Chronik Wien
01/15/2019

Zwölfjähriger von Straßenbahn erfasst: Bub starb an Unfallstelle

Rettung kämpfte vergeblich um das Leben des Buben. Bim hatte vor Unfall Notbremsung eingeleitet.

von Daniel Melcher, Dominik Schreiber

Ein zwölfjähriger Bub ist am Dienstag um 14.15 Uhr in der Brünner Straße (Wien-Floridsdorf) von einem Zug der Straßenbahnlinie 31 auf offener Strecke erfasst und durch den Aufprall getötet worden. Auf Höhe der Jane-Tilden-Gasse war das Kind auf offener Strecke über die Gleise gelaufen, berichtete Barbara Pertl, Sprecherin der Wiener Linien. Der Straßenbahnfahrer hatte zuvor vergeblich eine Notbremsung eingeleitet.

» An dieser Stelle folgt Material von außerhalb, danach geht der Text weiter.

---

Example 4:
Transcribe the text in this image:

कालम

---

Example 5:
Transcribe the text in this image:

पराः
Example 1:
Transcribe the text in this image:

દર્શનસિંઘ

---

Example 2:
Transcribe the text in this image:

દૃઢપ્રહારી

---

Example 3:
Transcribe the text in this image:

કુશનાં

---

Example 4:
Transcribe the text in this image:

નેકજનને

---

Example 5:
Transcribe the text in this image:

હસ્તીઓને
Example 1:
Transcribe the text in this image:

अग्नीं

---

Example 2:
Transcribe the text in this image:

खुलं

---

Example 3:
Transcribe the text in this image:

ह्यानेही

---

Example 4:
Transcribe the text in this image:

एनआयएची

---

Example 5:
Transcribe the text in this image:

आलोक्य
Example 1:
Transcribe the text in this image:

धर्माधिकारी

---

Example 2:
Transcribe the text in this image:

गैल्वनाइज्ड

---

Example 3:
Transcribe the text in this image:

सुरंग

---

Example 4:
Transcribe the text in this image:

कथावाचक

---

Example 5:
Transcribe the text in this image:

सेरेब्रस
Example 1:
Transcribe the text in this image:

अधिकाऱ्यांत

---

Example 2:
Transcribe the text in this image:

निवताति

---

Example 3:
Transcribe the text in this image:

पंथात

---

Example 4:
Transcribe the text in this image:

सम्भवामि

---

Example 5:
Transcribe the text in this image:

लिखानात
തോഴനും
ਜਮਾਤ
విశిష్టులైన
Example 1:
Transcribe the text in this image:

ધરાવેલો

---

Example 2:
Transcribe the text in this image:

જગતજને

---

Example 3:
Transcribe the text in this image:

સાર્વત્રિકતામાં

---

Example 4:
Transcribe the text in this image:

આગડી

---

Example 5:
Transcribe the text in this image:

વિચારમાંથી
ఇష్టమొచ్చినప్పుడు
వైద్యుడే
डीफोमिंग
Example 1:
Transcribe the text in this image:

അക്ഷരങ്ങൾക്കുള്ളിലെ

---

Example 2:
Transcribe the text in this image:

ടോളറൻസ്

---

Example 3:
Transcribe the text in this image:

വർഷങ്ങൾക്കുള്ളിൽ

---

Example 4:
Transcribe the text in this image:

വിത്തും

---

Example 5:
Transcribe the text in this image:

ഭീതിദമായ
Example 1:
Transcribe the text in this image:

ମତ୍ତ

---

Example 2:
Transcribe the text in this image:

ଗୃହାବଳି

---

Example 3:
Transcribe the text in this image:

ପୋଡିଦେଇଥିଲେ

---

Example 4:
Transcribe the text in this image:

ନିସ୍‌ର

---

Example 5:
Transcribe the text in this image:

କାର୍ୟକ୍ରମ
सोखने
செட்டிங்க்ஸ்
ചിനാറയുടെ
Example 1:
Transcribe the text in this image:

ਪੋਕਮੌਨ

Laut KURIER-Informationen hatte der Bub offenbar eine Straßenbahn Richtung Schottenring abgewartet und war hinter dieser über die Straße gelaufen - dann wurde er von der entgegenkommenden Bim (nach Stammersdorf) angefahren.

"Haben um sein Leben gekämpft"

"Wir waren mit mehreren Teams vor Ort", sagt Corina Had von der Berufsrettung zum KURIER. "Wir haben um das Leben des Buben gekämpft, doch er verstarb noch an der Unfallstelle."

Der Fahrer steht unter schwerem Schock und wird psychologisch betreut. Die Angehörigen des Buben wurden bereits informiert und sind vor Ort. Fahrgäste kamen keine zu Schaden.

Die Linien 30 und 31 werden wegen des Unfalls derzeit kurzgeführt.

Hinweis: In einer früheren Version dieser Meldung war von einem zehnjährigen Bub die Rede.